Given passage ::
I’m surprised about your experience with the Mamiya lens. Mine is super sharp all over, right from f/4 (except far edges). Stopping it down to f/5.6 gives excellent results, though I prefer to work at f/8 for a higher DoF. The difference in sharpness is only noticeable when you overlay the images to pixel peep. Who knows… maybe a difference in how well the lens is calibrated or aged. After all, these are quite old.

I doubt the orange bleeds are caused by the lens though – These are usually an effect of stray light. Vignetting would darken/lighten the edges but not colour them.

I got mine from Kamerastore in Finland. I suppose these days you have to pay import tax, could still be worth it though. Might get some Santa color while you are at it. Very nice film.

Mine is super sharp as well. Im just super pixel peeping. It’s just good to get to know the lens. But the vignetting is bothersome. Vignettes creates orange “light bleeds”, that I have learned the hard way. Trying to eliminate every other factor possible. It could differ from copy to copy, I tried some other lenses and they also cause light bleeds. I think it’s a case of once you notice it you can’t unsee it. But it’s all solved with the flat field correction. Just perfect scans. It would be interesting to see other photographers scans to see if its the copy of the lens doing it.

Input material ::
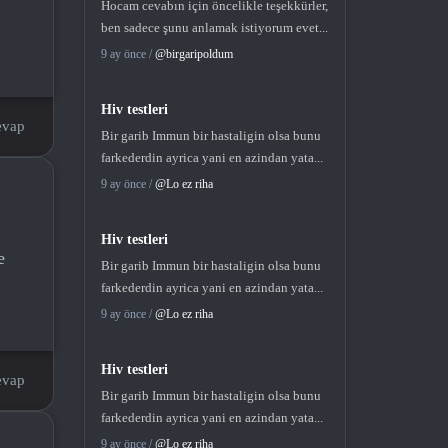
Hocam cevabın için öncelikle teşekkürler,
ben sadece şunu anlamak istiyorum evet...
9 ay önce /
@birgaripoldum
Hiv testleri
evap
Bir garib Immun bir hastaligin olsa bunu
farkederdin ayrica yani en azindan yata...
9 ay önce /
@Lo ez riha
Hiv testleri
e
Bir garib Immun bir hastaligin olsa bunu
farkederdin ayrica yani en azindan yata...
9 ay önce /
@Lo ez riha
Hiv testleri
evap
Bir garib Immun bir hastaligin olsa bunu
farkederdin ayrica yani en azindan yata...
9 ay önce /
@Lo ez riha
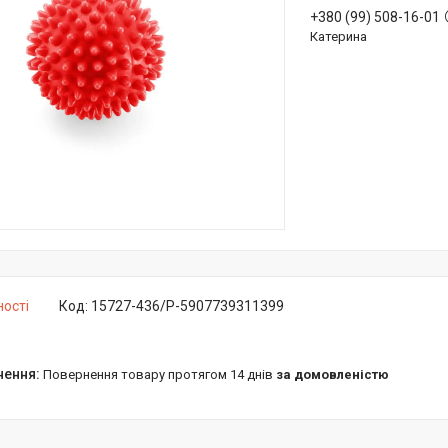
+380 (99) 508-16-01
Катерина
ності
Код:
15727-436/P-5907739311399
повернення товару протягом 14 днів
за домовленістю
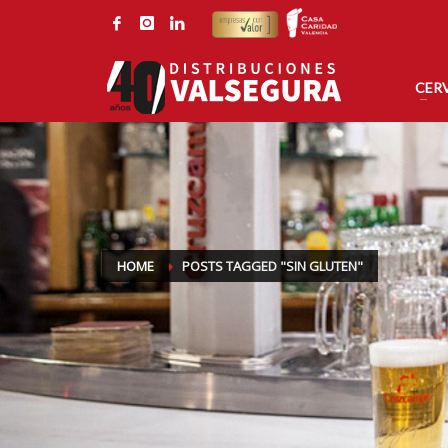
CONTACTE CON DISTRIBUCIONES VALSEGURA
Por correo electrónico:
Por tel
valsegura@valsegura.com
96 126
CER
HOME
POSTS TAGGED "SIN GLUTEN"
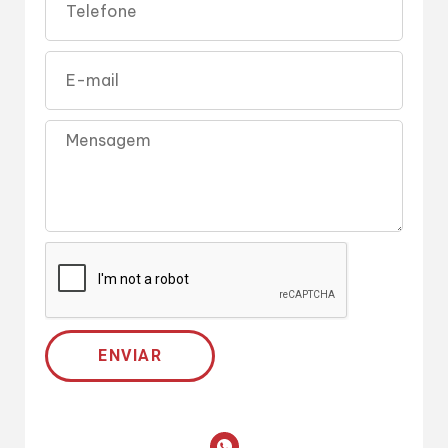
ENVIAR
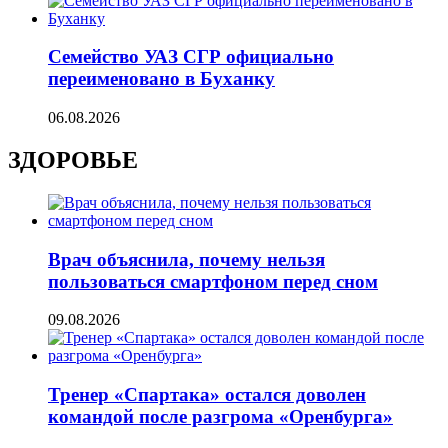
Семейство УАЗ СГР официально
переименовано в Буханку
06.08.2026
ЗДОРОВЬЕ
Врач объяснила, почему нельзя
пользоваться смартфоном перед сном
09.08.2026
Тренер «Спартака» остался доволен
командой после разгрома «Оренбурга»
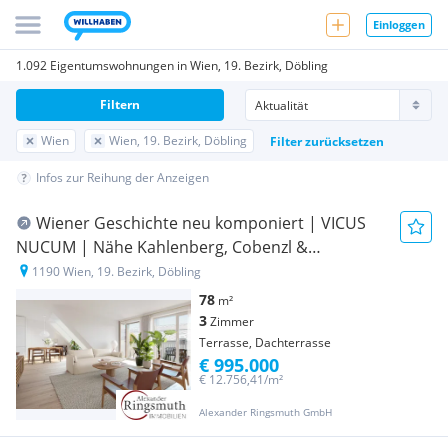
Einloggen
1.092 Eigentumswohnungen in Wien, 19. Bezirk, Döbling
Filtern
Wien
Wien, 19. Bezirk, Döbling
Filter zurücksetzen
Infos zur Reihung der Anzeigen
Wiener Geschichte neu komponiert | VICUS
NUCUM | Nähe Kahlenberg, Cobenzl &
Beethovengang | ERSTBEZUG
1190 Wien, 19. Bezirk, Döbling
78
m²
3
Zimmer
Terrasse, Dachterrasse
€ 995.000
€ 12.756,41/m²
Alexander Ringsmuth GmbH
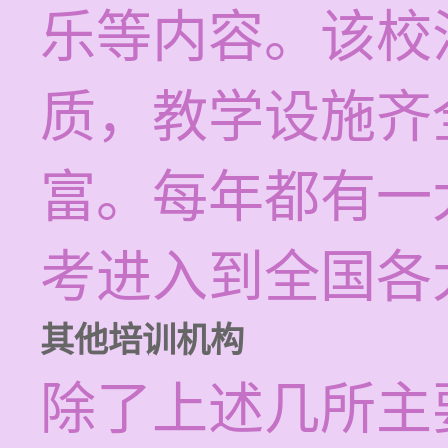
乐等内容。该校
质，教学设施齐
富。每年都有一
考进入到全国各
其他培训机构
除了上述几所主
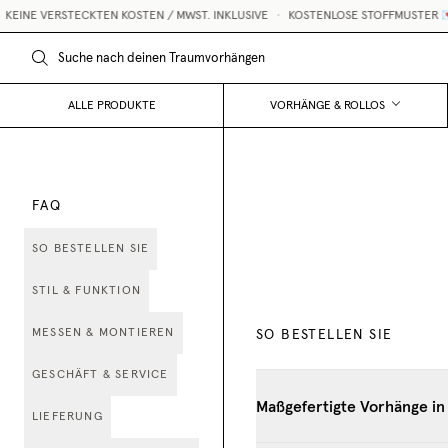
EINE VERSTECKTEN KOSTEN / MWST. INKLUSIVE
•
KOSTENLOSE STOFFMUSTER 💌
ALLE PRODUKTE
VORHÄNGE & ROLLOS
FAQ
SO BESTELLEN SIE
STIL & FUNKTION
MESSEN & MONTIEREN
SO BESTELLEN SIE
GESCHÄFT & SERVICE
Maßgefertigte Vorhänge in 
LIEFERUNG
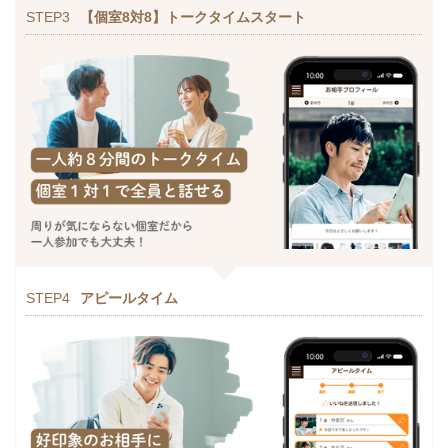
STEP3
【個室8対8】トークタイムスタート
STEP4
アピールタイム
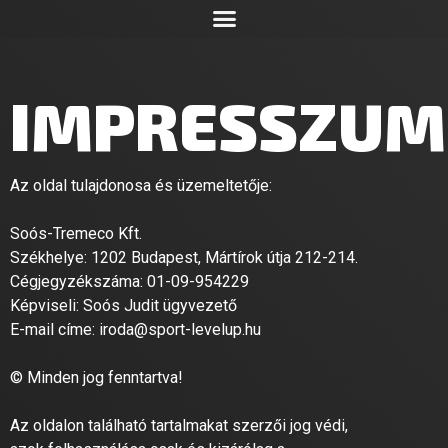
IMPRESSZUM
Az oldal tulajdonosa és üzemeltetője:
Soós-Tremeco Kft.
Székhelye: 1202 Budapest, Mártírok útja 212-214.
Cégjegyzékszáma: 01-09-954229
Képviseli: Soós Judit ügyvezető
E-mail címe:
iroda@sport-levelup.hu
© Minden jog fenntartva!
Az oldalon található
tartalmakat szerzői jog védi,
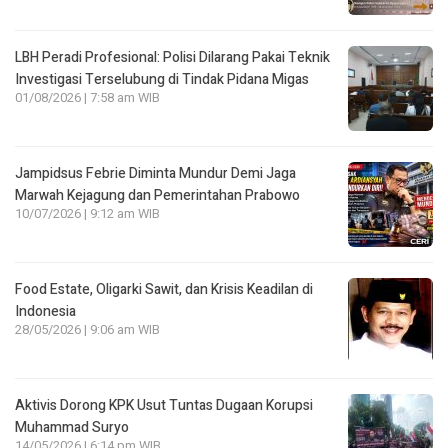
LBH Peradi Profesional: Polisi Dilarang Pakai Teknik
Investigasi Terselubung di Tindak Pidana Migas
01/08/2026 | 7:58 am WIB
Jampidsus Febrie Diminta Mundur Demi Jaga
Marwah Kejagung dan Pemerintahan Prabowo
10/07/2026 | 9:12 am WIB
Food Estate, Oligarki Sawit, dan Krisis Keadilan di
Indonesia
28/05/2026 | 9:06 am WIB
Aktivis Dorong KPK Usut Tuntas Dugaan Korupsi
Muhammad Suryo
14/05/2026 | 6:14 pm WIB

What you need to do ::
**A)** Copy out the stretch of the listing from the line containing "EINE VERSTECKTEN KOSTEN / MWST. INKLUSIVE" through the line containing "tartalmakat szerzői jog", leaving out the pictures.
**B)** Pick up the exchange about the Mamiya lens and its light bleeds where it stops, and carry it further.

Responses per task ::
**A)**
EINE VERSTECKTEN KOSTEN / MWST. INKLUSIVE
•
KOSTENLOSE STOFFMUSTER 💌
ALLE PRODUKTE
VORHÄNGE & ROLLOS
FAQ
SO BESTELLEN SIE
STIL & FUNKTION
MESSEN & MONTIEREN
SO BESTELLEN SIE
GESCHÄFT & SERVICE
Maßgefertigte Vorhänge in 
LIEFERUNG
STEP3
【個室8対8】トークタイムスタート
STEP4
アピールタイム
IMPRESSZUM
Az oldal tulajdonosa és üzemeltetője:
Soós-Tremeco Kft.
Székhelye: 1202 Budapest, Mártírok útja 212-214.
Cégjegyzékszáma: 01-09-954229
Képviseli: Soós Judit ügyvezető
E-mail címe:
iroda@sport-levelup.hu
© Minden jog fenntartva!
Az oldalon található
tartalmakat szerzői jog védi,

**B)**
I had some issues with stray light – basically only with the Valoi Advancer and 120 film – which never showed up with other holders / smaller formats. I believe this is a design flaw of the Valoi in combination with bright light sources.

These gaps here: – Once I taped them off, all corner/side light bleeds were gone. First I did it with black gaffer tape, next up with black foam, cut to fit. The light bleeds only showed up with really bright light sources. Other than that, it was all fine.